Çocuğa sınırları öğretirken güç kullanmayı seçebilir ebeveyn. Elbette güçlüdür ve bunun farkındadır. Bilinmezler ve tehlikelerle dolu bu dünyada onu koruyup kollayacak ana-babası olmadan çocuğun hayatta kalması nasıl mümkün olabilir? Ebeveyn gücünü kendisini seven ve kaybetmekten korkan çocuğun bu zayıflık ve çaresizliğinden alır. İsterse tehdit ederek, isterse uzaklaşıp sevgisini esirgeyerek veya çocuğu değersizleştirerek, yani pek çok farklı şekilde çocuğun sinmesini ve kuralları bellemesini sağlayabilir. Bunu yaparsa çocuk sorgusuz, sualsiz itaat edecek, sorun çıkarmayacaktır. Hatta evde böyle baskıcı bir sistem oturtursa, tek tek her çocuğuyla uğraşma zahmetine de girmeyecektir, aynı otoriter okul müdürlerinin yaptığı gibi. Ancak bu ortamda büyüyen çocuk mutlu ve ruhsal açıdan sağlıklı olmaz. Ya kendi ayakları üstünde durup sorumluluk alamayan, bağımlı, depresif, kaygılı bir çocuk olur veya her şeye ve herkese öfke duyan, uzak, yıkıcı ve saldırgan. Çocuk tüm gücünü ya iç ya dış yıkıma harcar, ya kendine zarar verir ya çevresine.

İdeal olarak ebeveynin istediği, sevgi ve kabul görmenin verdiği güven hissiyle hareket eden, gelişen, mutlu ve sağlıklı bir çocuk yetiştirmektir. Bunun için çocuğuna sınırları öğretirken güç kullanmak yerine, şefkat, hoşgörü ve sabırla açıklama yapar. Kendi geçtiği yolları anlatır, çocuğuna yön gösterir. Hayata hazırlamak için ona rehberlik eder. Ve bunları yaparken çocuğun yaşam sevincini besler. Bu ortamda büyüyen çocuk (ve toplum) gücünü yıkmak için değil, yapmak için kullanır.

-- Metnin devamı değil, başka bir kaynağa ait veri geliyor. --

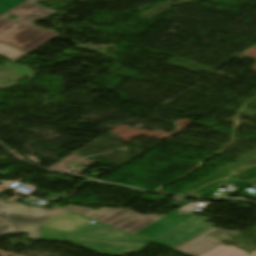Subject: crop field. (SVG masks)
I'll return each instance as SVG.
<instances>
[{
    "label": "crop field",
    "mask_w": 256,
    "mask_h": 256,
    "mask_svg": "<svg viewBox=\"0 0 256 256\" xmlns=\"http://www.w3.org/2000/svg\"><path fill=\"white\" fill-rule=\"evenodd\" d=\"M64 208L69 209L78 214L87 216L89 218L101 221L103 223L109 224L124 231L134 227L135 225L145 221L146 219L152 216L139 215L130 210L125 209L102 208L98 211H94L86 207L79 208L72 205H69Z\"/></svg>",
    "instance_id": "crop-field-3"
},
{
    "label": "crop field",
    "mask_w": 256,
    "mask_h": 256,
    "mask_svg": "<svg viewBox=\"0 0 256 256\" xmlns=\"http://www.w3.org/2000/svg\"><path fill=\"white\" fill-rule=\"evenodd\" d=\"M76 234L107 238L113 240H124V241H147L130 233L116 229L109 225L98 222L91 226L80 229Z\"/></svg>",
    "instance_id": "crop-field-6"
},
{
    "label": "crop field",
    "mask_w": 256,
    "mask_h": 256,
    "mask_svg": "<svg viewBox=\"0 0 256 256\" xmlns=\"http://www.w3.org/2000/svg\"><path fill=\"white\" fill-rule=\"evenodd\" d=\"M66 212L68 211L57 207L47 210L41 207L27 206L22 203L12 204L0 199V219L5 221L11 220L40 227Z\"/></svg>",
    "instance_id": "crop-field-2"
},
{
    "label": "crop field",
    "mask_w": 256,
    "mask_h": 256,
    "mask_svg": "<svg viewBox=\"0 0 256 256\" xmlns=\"http://www.w3.org/2000/svg\"><path fill=\"white\" fill-rule=\"evenodd\" d=\"M27 53L28 52L26 51L20 50L18 48L0 42V55L8 59L15 61Z\"/></svg>",
    "instance_id": "crop-field-10"
},
{
    "label": "crop field",
    "mask_w": 256,
    "mask_h": 256,
    "mask_svg": "<svg viewBox=\"0 0 256 256\" xmlns=\"http://www.w3.org/2000/svg\"><path fill=\"white\" fill-rule=\"evenodd\" d=\"M35 1L36 0H27L0 16L1 42L31 52L59 35L54 30L45 31L31 23L55 12L49 8H45L34 3ZM11 15L18 16V20L11 21L7 19ZM24 22H27V24H24ZM14 24L17 25L14 26Z\"/></svg>",
    "instance_id": "crop-field-1"
},
{
    "label": "crop field",
    "mask_w": 256,
    "mask_h": 256,
    "mask_svg": "<svg viewBox=\"0 0 256 256\" xmlns=\"http://www.w3.org/2000/svg\"><path fill=\"white\" fill-rule=\"evenodd\" d=\"M3 223H5V221H1V220H0V225L3 224Z\"/></svg>",
    "instance_id": "crop-field-13"
},
{
    "label": "crop field",
    "mask_w": 256,
    "mask_h": 256,
    "mask_svg": "<svg viewBox=\"0 0 256 256\" xmlns=\"http://www.w3.org/2000/svg\"><path fill=\"white\" fill-rule=\"evenodd\" d=\"M72 243L107 255H126L143 249L147 243L114 242L72 235Z\"/></svg>",
    "instance_id": "crop-field-4"
},
{
    "label": "crop field",
    "mask_w": 256,
    "mask_h": 256,
    "mask_svg": "<svg viewBox=\"0 0 256 256\" xmlns=\"http://www.w3.org/2000/svg\"><path fill=\"white\" fill-rule=\"evenodd\" d=\"M14 233H30V239L41 240L40 230L37 227L8 222L0 227V235Z\"/></svg>",
    "instance_id": "crop-field-8"
},
{
    "label": "crop field",
    "mask_w": 256,
    "mask_h": 256,
    "mask_svg": "<svg viewBox=\"0 0 256 256\" xmlns=\"http://www.w3.org/2000/svg\"><path fill=\"white\" fill-rule=\"evenodd\" d=\"M41 235H42V240L61 241V242H67V237H68V234L52 232V231H47L42 229H41ZM51 235H55V236L51 237Z\"/></svg>",
    "instance_id": "crop-field-11"
},
{
    "label": "crop field",
    "mask_w": 256,
    "mask_h": 256,
    "mask_svg": "<svg viewBox=\"0 0 256 256\" xmlns=\"http://www.w3.org/2000/svg\"><path fill=\"white\" fill-rule=\"evenodd\" d=\"M201 256H248L247 253L235 248V247H226L218 246ZM250 256H256V251L251 253Z\"/></svg>",
    "instance_id": "crop-field-9"
},
{
    "label": "crop field",
    "mask_w": 256,
    "mask_h": 256,
    "mask_svg": "<svg viewBox=\"0 0 256 256\" xmlns=\"http://www.w3.org/2000/svg\"><path fill=\"white\" fill-rule=\"evenodd\" d=\"M217 232H225L233 235H236L237 233H239V231H225V230H219L213 227L205 231L204 233L194 237L193 239L185 242L184 244L176 247L175 249L180 250L192 256H198L220 245V243L209 240V237Z\"/></svg>",
    "instance_id": "crop-field-5"
},
{
    "label": "crop field",
    "mask_w": 256,
    "mask_h": 256,
    "mask_svg": "<svg viewBox=\"0 0 256 256\" xmlns=\"http://www.w3.org/2000/svg\"><path fill=\"white\" fill-rule=\"evenodd\" d=\"M25 0H0V15L24 2Z\"/></svg>",
    "instance_id": "crop-field-12"
},
{
    "label": "crop field",
    "mask_w": 256,
    "mask_h": 256,
    "mask_svg": "<svg viewBox=\"0 0 256 256\" xmlns=\"http://www.w3.org/2000/svg\"><path fill=\"white\" fill-rule=\"evenodd\" d=\"M90 221L92 220L68 212L48 222L42 228L72 233L77 228L90 224Z\"/></svg>",
    "instance_id": "crop-field-7"
}]
</instances>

23 Nisan, bağımsız olmak için büyük mücadele vermiş bir toplumun sesini açıkça duyurduğu gündür. O yüzden Mustafa Kemal Atatürk’ün bugünü çocuklara bayram ilan etmesine şaşmamak gerekir. Bize düşen bu çocuğun mutlu ve sağlıklı olması için temel ihtiyaçlarını karşılamak, sevgi, saygı, dayanışma içinde özgür bir toplum olarak büyüyüp gelişmesini sağlamak.